Penggunaan motor di kalangan remaja yang belum genap berusia 17 tahun alias masih anak-anak menjadi salah satu fokus penegakan hukum dalam operasi zebra 2021 yang dilaksanakan oleh jajaran Polres Kulonprogo. Sebanyak 140 personel diturunkan dalam operasi yang berlangsung sekitar dua pekan sejak Senin (15/11/2021).

Kapolres Kulonprogo AKBP, Muharomah Fajarini, mengatakan penggunaan kendaraan bermotor oleh remaja yang belum genap berusia 17 tahun berpotensi menimbulkan kecelakaan yang melibatkan si pengguna kendaraan bermotor maupun pengguna jalan lainnya.

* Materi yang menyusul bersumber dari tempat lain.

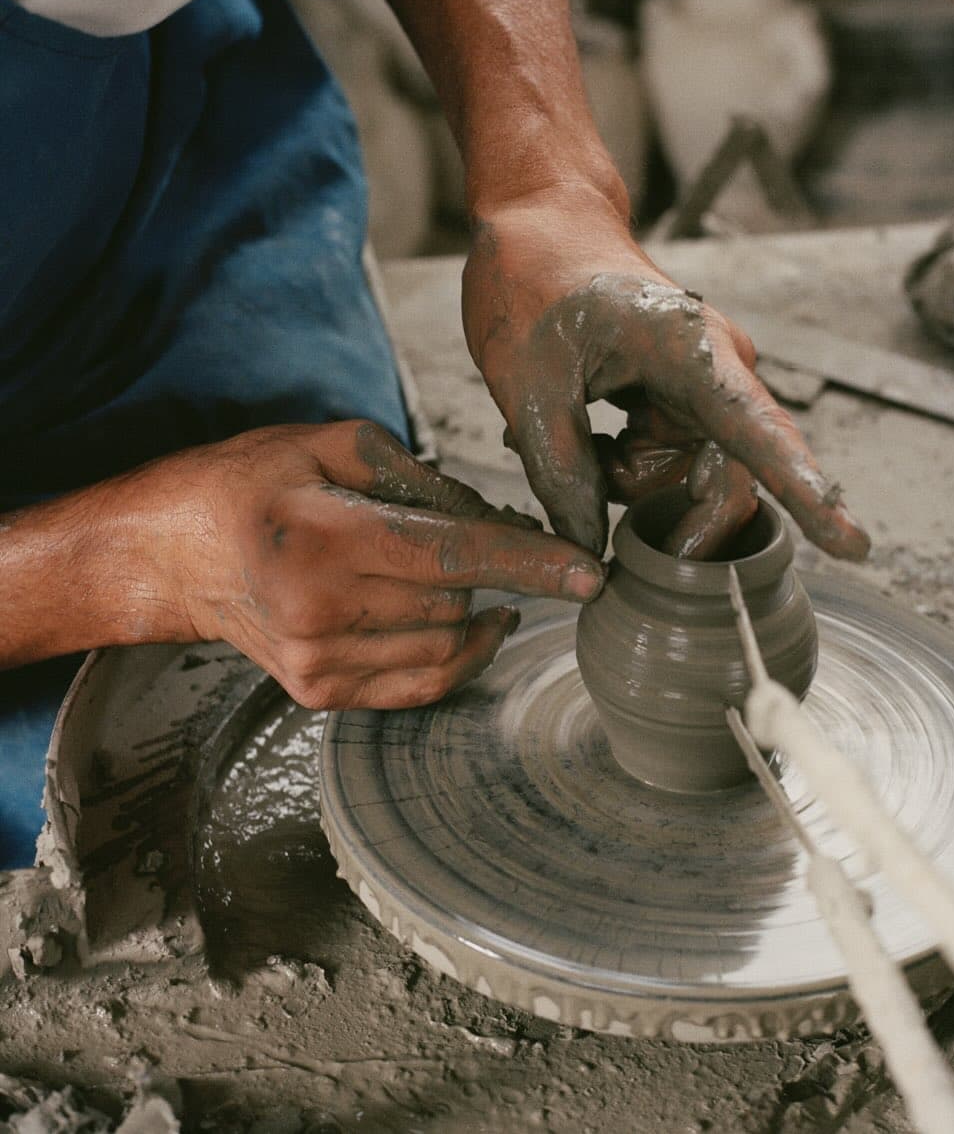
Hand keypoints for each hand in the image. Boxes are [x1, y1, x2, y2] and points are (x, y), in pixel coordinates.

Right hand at [144, 421, 603, 708]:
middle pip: (458, 599)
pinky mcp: (320, 694)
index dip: (531, 563)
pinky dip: (456, 651)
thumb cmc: (257, 483)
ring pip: (448, 643)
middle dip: (488, 567)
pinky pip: (422, 684)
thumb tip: (494, 521)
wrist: (178, 552)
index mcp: (325, 539)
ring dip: (467, 605)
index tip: (590, 572)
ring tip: (440, 568)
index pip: (454, 555)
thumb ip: (420, 478)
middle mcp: (322, 612)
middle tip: (477, 535)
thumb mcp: (332, 444)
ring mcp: (319, 663)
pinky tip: (462, 618)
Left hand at [462, 184, 869, 560]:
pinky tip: (585, 430)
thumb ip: (560, 471)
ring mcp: (704, 386)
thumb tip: (587, 551)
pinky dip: (623, 464)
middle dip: (676, 516)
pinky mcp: (683, 397)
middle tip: (629, 551)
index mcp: (692, 352)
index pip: (761, 433)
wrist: (540, 221)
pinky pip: (668, 460)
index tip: (852, 541)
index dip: (806, 492)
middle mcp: (718, 372)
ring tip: (573, 437)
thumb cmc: (534, 279)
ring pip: (688, 476)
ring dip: (629, 483)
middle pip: (729, 477)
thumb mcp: (525, 382)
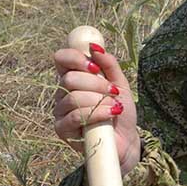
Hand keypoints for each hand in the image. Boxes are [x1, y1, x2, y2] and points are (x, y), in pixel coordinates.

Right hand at [53, 42, 140, 174]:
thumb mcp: (120, 84)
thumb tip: (96, 46)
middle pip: (69, 78)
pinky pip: (75, 116)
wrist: (126, 139)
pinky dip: (96, 113)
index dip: (76, 57)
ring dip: (99, 100)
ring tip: (115, 107)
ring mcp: (60, 112)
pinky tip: (110, 115)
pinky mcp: (63, 130)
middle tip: (113, 92)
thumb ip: (109, 64)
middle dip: (96, 84)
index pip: (61, 59)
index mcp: (72, 78)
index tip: (95, 66)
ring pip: (73, 98)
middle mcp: (62, 93)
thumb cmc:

"Orang tua diharapkan tidak memberikan izin kepada anaknya yang belum berusia 17 tahun untuk mengendarai kendaraan bermotor. Target utama kami dalam operasi zebra kali ini adalah menurunkan angka kecelakaan lalu lintas di Kulonprogo yang menyebabkan hilangnya nyawa seseorang," kata Fajarini usai memimpin gelar pasukan operasi zebra 2021 di halaman Mapolres Kulonprogo, beberapa waktu lalu.